TEXTE PRÉSENTÉ =
- - - - -
Ce soir en rentrant chez moi j’ai été lamentablement vaincue 3 à 0 par ma bibliothèque qui 1) s’est écrasée sur moi de toutes la force de sa PAL monstrueuse ; 2) m’a assené au passage trois bons coups sur la tête en mémoire des livres ouverts puis abandonnés précisément là où l’histoire est sans aucun doute potentiellement plus intéressante ; 3) m’a flanqué une belle baffe aller-retour avec les deux livres qui attendent leur petit moment de gloire depuis quelques jours.
Je le sais autant que vous, ces deux-là se font vraiment des illusions et risquent tout au plus de convaincre deux ou trois lecteurs par le biais de la scène que voici… mais, ne voulant pas risquer de me prendre un coup d’Harry Potter, Tome 7, 650 p sur la tête pour abandon et outrage à roman (avec circonstances aggravantes, je le crains), je vais faire de mon mieux pour mettre ce soir sous les feux de ma modeste rampe la dernière parution de Yoko Ogawa chez Babel. En espérant que la longueur du titre ne découragera pas définitivement les quelques téméraires qui sont encore en train de lire ces (quelques) lignes. Car il s’agit ni plus ni moins du récit au titre périlleux Le réfectoire un soir et une piscine sous la pluie, suivi d’une nouvelle à l’air bien plus modeste, il faut l’avouer, Un thé qui ne refroidit pas.
- - - - -
EXTRAITS DES ENTRÉES =
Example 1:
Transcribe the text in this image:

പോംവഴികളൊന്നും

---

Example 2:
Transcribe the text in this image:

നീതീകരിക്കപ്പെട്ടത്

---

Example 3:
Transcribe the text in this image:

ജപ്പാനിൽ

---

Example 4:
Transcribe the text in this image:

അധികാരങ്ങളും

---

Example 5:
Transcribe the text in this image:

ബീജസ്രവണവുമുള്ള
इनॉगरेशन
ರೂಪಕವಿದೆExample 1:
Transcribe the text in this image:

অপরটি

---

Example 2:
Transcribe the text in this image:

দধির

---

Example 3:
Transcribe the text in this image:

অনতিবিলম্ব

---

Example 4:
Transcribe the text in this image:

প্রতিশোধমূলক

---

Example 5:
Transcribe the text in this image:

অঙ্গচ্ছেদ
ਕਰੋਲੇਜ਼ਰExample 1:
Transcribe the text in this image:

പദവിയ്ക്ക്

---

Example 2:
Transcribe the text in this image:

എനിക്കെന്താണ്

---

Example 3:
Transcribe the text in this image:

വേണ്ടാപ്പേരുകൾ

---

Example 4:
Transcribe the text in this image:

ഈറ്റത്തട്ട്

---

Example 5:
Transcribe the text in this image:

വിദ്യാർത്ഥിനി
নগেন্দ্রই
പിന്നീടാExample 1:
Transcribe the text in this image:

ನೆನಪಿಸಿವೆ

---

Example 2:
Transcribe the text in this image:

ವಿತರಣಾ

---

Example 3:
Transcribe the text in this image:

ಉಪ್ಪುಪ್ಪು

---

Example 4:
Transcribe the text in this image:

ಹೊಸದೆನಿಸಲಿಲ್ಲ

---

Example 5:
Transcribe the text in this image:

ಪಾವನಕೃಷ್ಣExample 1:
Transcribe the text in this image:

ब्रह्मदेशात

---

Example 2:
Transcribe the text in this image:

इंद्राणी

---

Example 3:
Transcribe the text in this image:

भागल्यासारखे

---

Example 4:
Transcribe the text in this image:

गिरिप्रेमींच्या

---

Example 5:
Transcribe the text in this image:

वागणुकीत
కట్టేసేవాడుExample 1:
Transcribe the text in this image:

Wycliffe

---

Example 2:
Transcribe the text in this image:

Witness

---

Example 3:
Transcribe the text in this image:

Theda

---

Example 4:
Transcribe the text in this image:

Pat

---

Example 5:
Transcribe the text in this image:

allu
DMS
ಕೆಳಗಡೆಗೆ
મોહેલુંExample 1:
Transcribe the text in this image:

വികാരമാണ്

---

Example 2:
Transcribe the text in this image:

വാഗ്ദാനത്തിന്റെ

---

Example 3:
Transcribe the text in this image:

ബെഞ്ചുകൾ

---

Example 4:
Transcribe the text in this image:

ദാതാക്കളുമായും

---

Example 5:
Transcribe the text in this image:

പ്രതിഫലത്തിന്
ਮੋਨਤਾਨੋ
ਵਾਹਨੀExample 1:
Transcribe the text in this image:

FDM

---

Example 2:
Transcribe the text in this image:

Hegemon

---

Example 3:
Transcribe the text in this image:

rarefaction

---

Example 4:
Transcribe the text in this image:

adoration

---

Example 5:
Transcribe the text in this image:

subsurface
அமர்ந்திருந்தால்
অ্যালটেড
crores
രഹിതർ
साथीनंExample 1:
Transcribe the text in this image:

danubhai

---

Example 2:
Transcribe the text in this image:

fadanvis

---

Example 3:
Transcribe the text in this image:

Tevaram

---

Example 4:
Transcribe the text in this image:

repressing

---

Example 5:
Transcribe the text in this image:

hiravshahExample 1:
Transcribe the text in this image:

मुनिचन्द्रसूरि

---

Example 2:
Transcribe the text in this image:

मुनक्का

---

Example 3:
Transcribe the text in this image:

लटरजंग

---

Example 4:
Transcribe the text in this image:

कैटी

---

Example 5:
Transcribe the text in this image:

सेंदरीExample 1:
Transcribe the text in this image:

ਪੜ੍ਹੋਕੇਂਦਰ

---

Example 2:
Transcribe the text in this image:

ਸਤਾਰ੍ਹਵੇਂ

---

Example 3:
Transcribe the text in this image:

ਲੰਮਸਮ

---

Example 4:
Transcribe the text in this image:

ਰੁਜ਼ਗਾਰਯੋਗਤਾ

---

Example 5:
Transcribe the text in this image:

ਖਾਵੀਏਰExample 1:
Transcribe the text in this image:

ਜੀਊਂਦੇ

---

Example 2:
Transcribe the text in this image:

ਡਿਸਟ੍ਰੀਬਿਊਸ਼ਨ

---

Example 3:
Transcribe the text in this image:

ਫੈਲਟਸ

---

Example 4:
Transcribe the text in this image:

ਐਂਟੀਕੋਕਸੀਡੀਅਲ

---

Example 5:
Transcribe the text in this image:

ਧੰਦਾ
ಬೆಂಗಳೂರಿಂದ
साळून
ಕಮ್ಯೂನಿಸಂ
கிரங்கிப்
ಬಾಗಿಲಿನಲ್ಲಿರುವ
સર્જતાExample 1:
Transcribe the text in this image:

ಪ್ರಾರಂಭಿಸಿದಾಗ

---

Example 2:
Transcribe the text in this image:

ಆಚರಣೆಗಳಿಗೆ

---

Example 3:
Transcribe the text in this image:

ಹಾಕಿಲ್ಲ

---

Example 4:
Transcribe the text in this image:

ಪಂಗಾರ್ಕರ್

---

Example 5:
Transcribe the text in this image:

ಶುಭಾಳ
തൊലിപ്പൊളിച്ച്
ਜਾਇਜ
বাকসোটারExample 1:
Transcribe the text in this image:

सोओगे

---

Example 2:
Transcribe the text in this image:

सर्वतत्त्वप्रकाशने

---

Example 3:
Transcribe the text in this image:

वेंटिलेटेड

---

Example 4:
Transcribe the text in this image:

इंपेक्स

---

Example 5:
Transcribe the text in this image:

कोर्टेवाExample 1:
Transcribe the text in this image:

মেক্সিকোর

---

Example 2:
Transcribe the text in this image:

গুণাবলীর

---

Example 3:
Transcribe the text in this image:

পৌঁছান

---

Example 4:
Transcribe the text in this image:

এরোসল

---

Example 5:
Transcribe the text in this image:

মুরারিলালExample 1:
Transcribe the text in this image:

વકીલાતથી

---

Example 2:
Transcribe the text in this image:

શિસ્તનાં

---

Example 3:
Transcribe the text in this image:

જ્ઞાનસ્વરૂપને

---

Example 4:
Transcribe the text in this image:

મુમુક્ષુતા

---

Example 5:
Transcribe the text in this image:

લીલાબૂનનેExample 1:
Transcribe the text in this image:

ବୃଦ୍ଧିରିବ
- - - - -
TÂCHES À RÉALISER =
A – Reproduisez à l'identique le passage du billet de lecture qui va de « Je le sais autant » jusqu'à « ne refroidit pas. » inclus.
B – D'après le billet de lecture, quel est le titre de la nouvelle qui accompagne le récit de Yoko Ogawa ?
C – Reprenez le billet de lecture consacré à Yoko Ogawa juste après sa dernière phrase et poursuivez-le.
Les entrées ne sont d'aucune utilité pour ce travail.

RÉPONSES PAR TÂCHE =
A –
Je le sais autant que vous, ces deux-là se font vraiment des illusions et risquent tout au plus de convaincre deux ou trois lecteurs par le biais de la scène que voici… mais, ne voulant pas risquer de me prendre un coup d’Harry Potter, Tome 7, 650 p sur la tête pour abandon et outrage à roman (avec circonstances aggravantes, je le crains), je vais faire de mon mieux pour mettre ce soir sous les feux de ma modeste rampe la dernière parution de Yoko Ogawa chez Babel. En espérant que la longueur du titre ne découragera pas définitivement les quelques téméraires qui sont encore en train de lire ces (quelques) lignes. Car il s’agit ni plus ni moins du récit au titre périlleux Le réfectoire un soir et une piscine sous la pluie, suivi d’une nouvelle à l’air bien plus modeste, il faut l’avouer, Un thé qui ne refroidit pas.

B – Un thé qui ne refroidit pas.

C –
(Je précise que, la paresse aidant, je viens de jeter un œil à mes mails non lus – plus de 1000, un record – jusqu’à ce que je tombe sur un mail en allemand auquel je dois maintenant répondre : mon niveau est tel que la perspective de cette note est bien plus clémente comparée aux deux paragraphes en allemand qui m’attendent et viendront, poussivement, certes, mais inéluctablement).
Rentrons enfin dans le vif du sujet !
Les histoires de ce petit livre paru pour la première fois en 1998 chez Actes Sud :
Dans Le réfectoire un soir et une piscine sous la pluie, une jeune femme s’installe dans une petite maison et s’apprête à l’aménager avant de se marier. Un soir, un homme et son fils frappent à sa porte. « Vous ne souffrez pas de détresse ? » De cette question insolite naîtra une relation platonique, déconcertante entre l’héroïne et le père et son fils. Observant un réfectoire à l’heure du nettoyage, les deux adultes discuteront de l’étrange relation entre les réfectoires le soir et les piscines sous la pluie.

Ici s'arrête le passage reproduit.